The story took a twist after our reader first contacted us. He was in Belfast where he “stumbled upon an Apple Genius Bar. They took one look at my phone, declared it broken and promptly replaced it. The funny thing is that during the very first call I made about this, they checked if there were any Apple shops in Ireland and said no. Belfast being in the UK of course. Classic case of computer says no.”

We contacted the company, which promised to get back to us with an explanation, but they didn’t.

Not so juicy at Tesco

Leo Gibson was very annoyed by a price change in Tesco recently. “They have been selling their own brand of freshly squeezed orange juice for €1.45 to €1.48 for some time. They have now increased the price to €1.99, a 33 per cent increase,” he writes. “As if that was not bad enough, they also have a special offer of three for a fiver. Now that special offer means they want you to pay 17 cent more but you have to buy three to get the offer.”

Sky high data roaming

James Hill was in Australia recently and switched on the data roaming facility on his phone on four consecutive days to check his e-mail.

“I was very conscious of the cost so immediately switched it off once I had checked.” On the journey out, while he was in transit in Heathrow, he received a text from O2 saying: “the cost of using mobile internet abroad – note the term ‘abroad’ – was €4.96 per mb and a one-page download cost 24c.

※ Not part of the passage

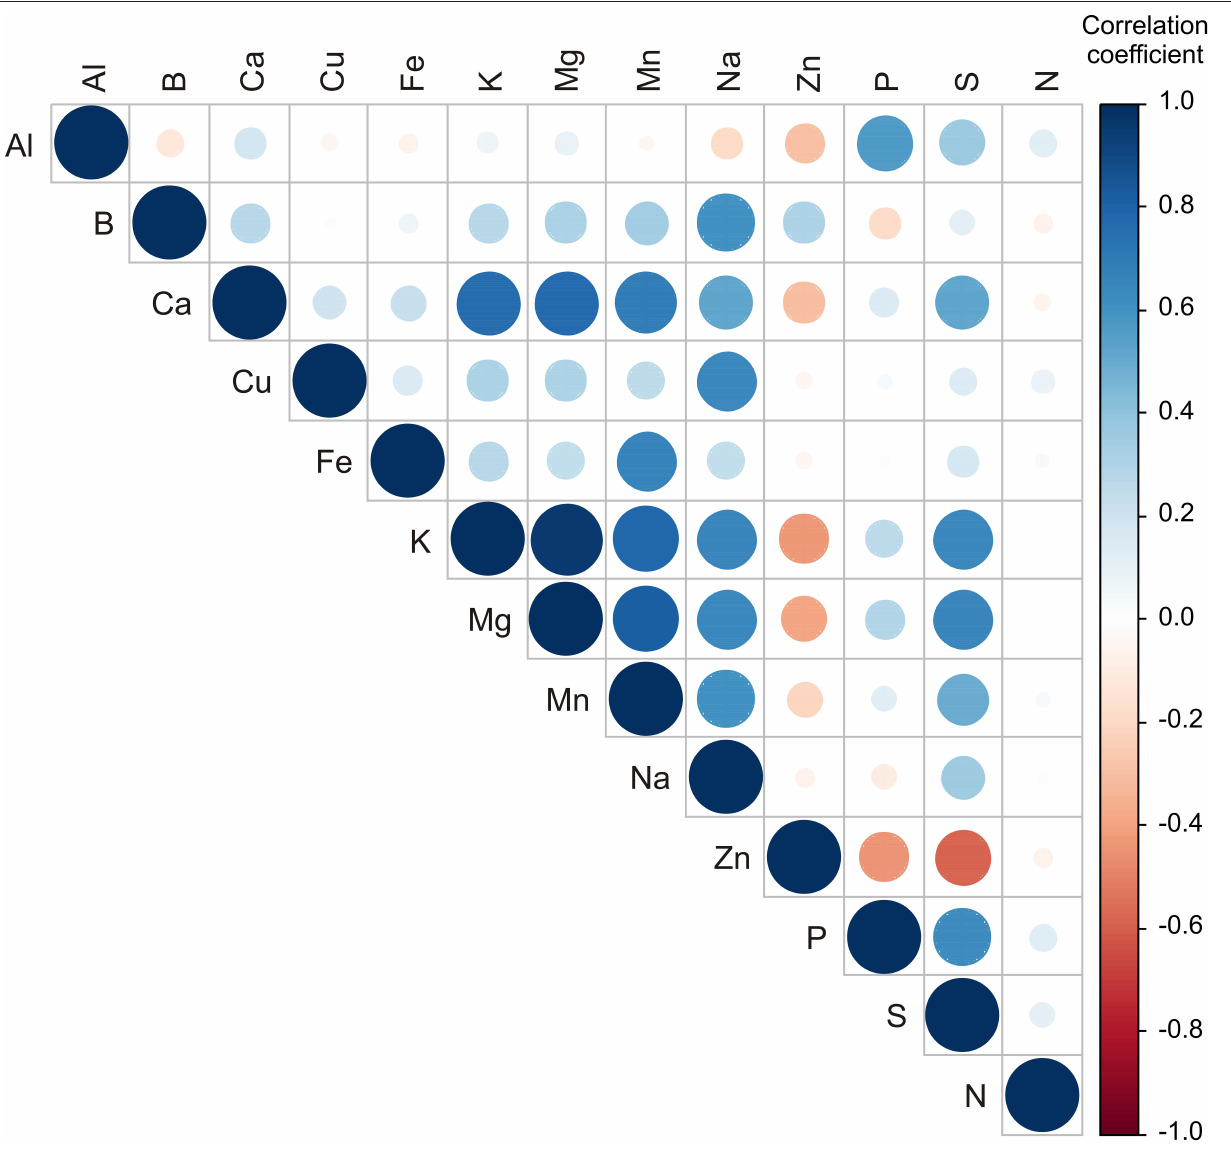
FIGURE 4 | Color correlation graph between metal content in apple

My interpretation of this was that if I checked my e-mails, based on the fact that I only receive a few per day, and at 24c per page, it would not break the bank.”

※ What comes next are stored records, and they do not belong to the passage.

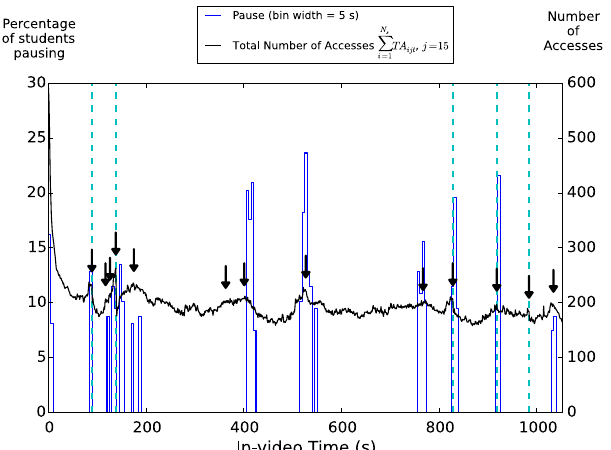
FIG. 6. Clickstream analysis of video 15. This video, entitled “ Creating a Computer Model of Constant Velocity Motion, ” was accessed by 148 unique students in total. The black line represents the number of times each particular point of a given P N s j ¼ 15 ). video was accessed by students (i.e., i ¼ 1 TA ijt , where The blue line represents the percentage of unique students who has ever paused within each 5 s time window. If multiple pauses were made by the same student within a 5 s window, this student was counted only once in the given window. Since we are pauses both at the interaction points and the very end of the video have been taken out. In order to help identify peaks, pauses are not plotted for all the 5 s time windows. Instead, only cases for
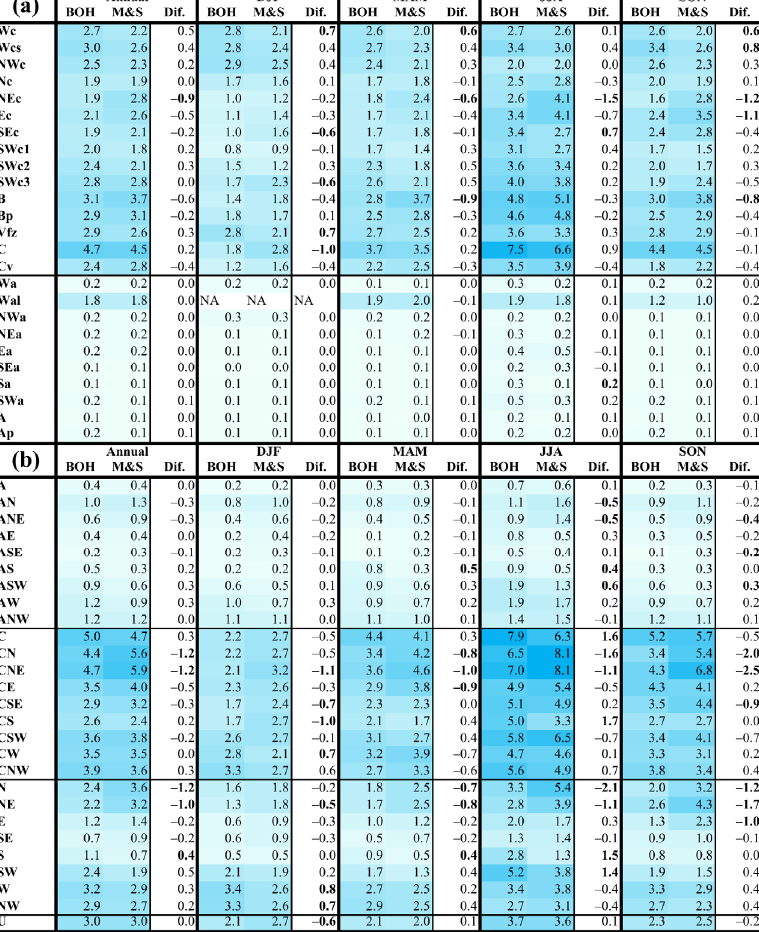
Figure 8. Mean annual and seasonal (DJF: December–February; MAM: March–May; JJA: June– August; and SON: September–November) daily precipitation totals (mm) for the individual circulation types under the CHMI ( a ) and objective ( b ) classifications in Bohemia (BOH) and Moravia and Silesia (M&S) and differences (Dif) during the 1961–2020 period. Statistically significant differences at the 0.05 significance level are denoted in bold type. The values are highlighted by the color scale of blue shades.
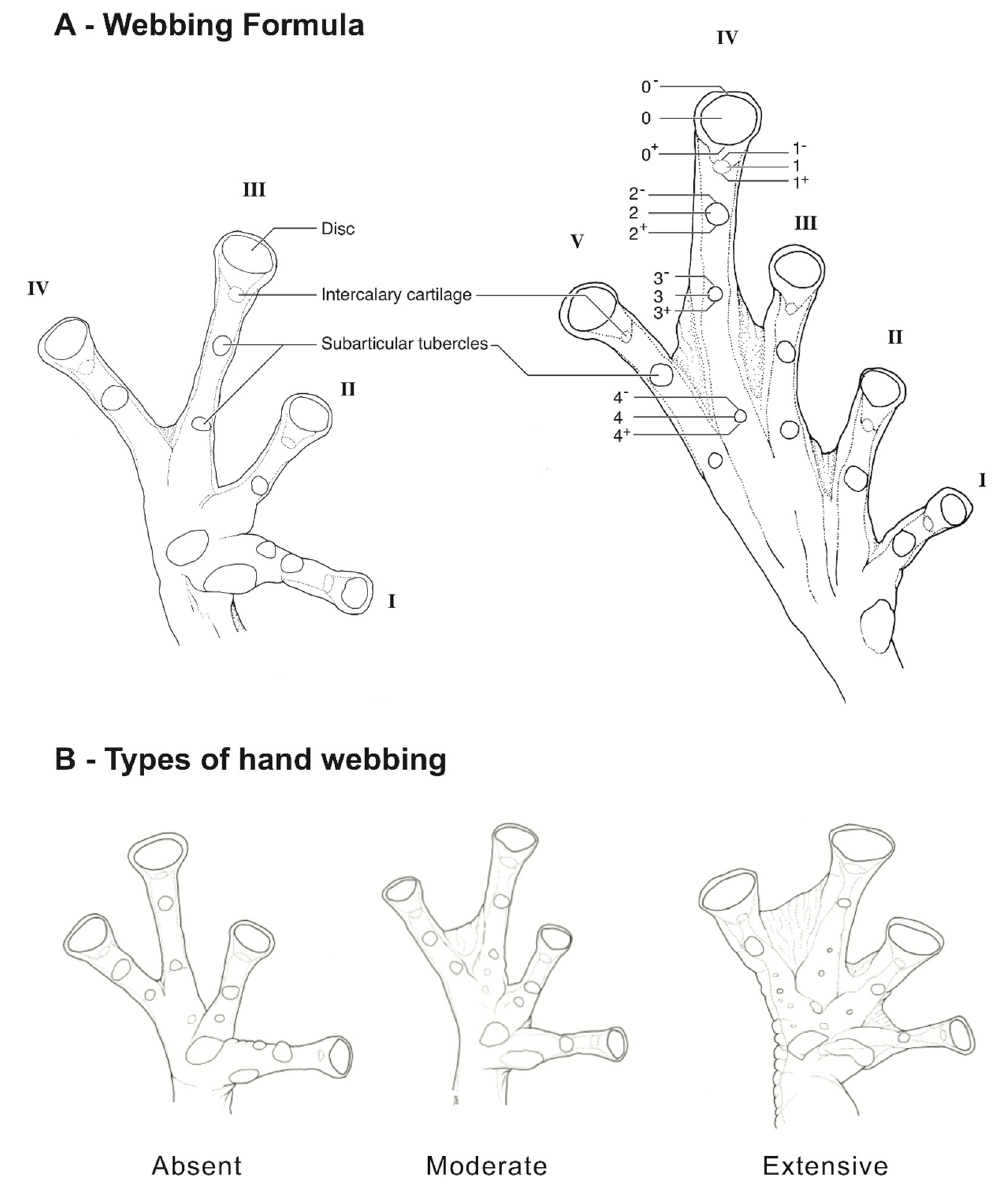
Figure 11. Webbing in glassfrogs. ( A ) Terminology used for webbing formula in hands and feet (see Guayasamin et al. [20]; modified from Savage and Heyer [44]). Roman numerals (I, II, III, IV, V) represent fingers or toes. Arabic numerals represent the number of phalanges completely or partially free of webbing. We use 0 − to indicate that webbing reaches the distal margin of the disc; 0 indicates that webbing reaches the middle of the disc; 0 + indicates that webbing reaches the proximal margin of the disc; 1 − indicates that webbing reaches the distal margin of the intercalary cartilage; 1 indicates that the webbing the middle of the intercalary cartilage; 1 + indicates that the webbing the proximal margin of the intercalary cartilage; 2 − indicates that webbing reaches the distal margin of the distal subarticular tubercle; 2 indicates that webbing reaches the middle of the distal subarticular tubercle; 2 − indicates that webbing reaches the proximal margin of the distal subarticular tubercle. For example, webbing formula in the illustrated foot is absent between Toes I and II (lateral fringes are not considered as webbing); II 1 2 / 3 —3 + III 1 2 / 3 —3 − IV 3 − —2 V . Figure modified from Guayasamin et al. (2006). ( B ) Simplified type of hand webbing. Absent: Nymphargus cochranae , QCAZ 31113. Moderate: Chimerella mariaelenae , QCAZ 22363. Extensive: Centrolene geckoidea , KU 164490. Drawings by Juan M. Guayasamin.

When he checked his bill he was horrified to discover he had been charged €3.27, €7.06, €23.83 (for 2.91mb) and €24.58 (3mb) “on the four consecutive days, for 2 or 3 minutes at a time, to check the contents of my in-box, for what was mostly spam. I was charged the Australian/New Zealand rate of €9.95 per mb as distinct from the ‘abroad’ rate quoted in the text message. The response from 02 was that they would refund half the charge because of the issue regarding the misleading text message, having argued about the meaning of the word abroad. Data roaming while abroad is a very costly business. The alternative is a cup of coffee in McDonalds and all the free wi-fi one could want!”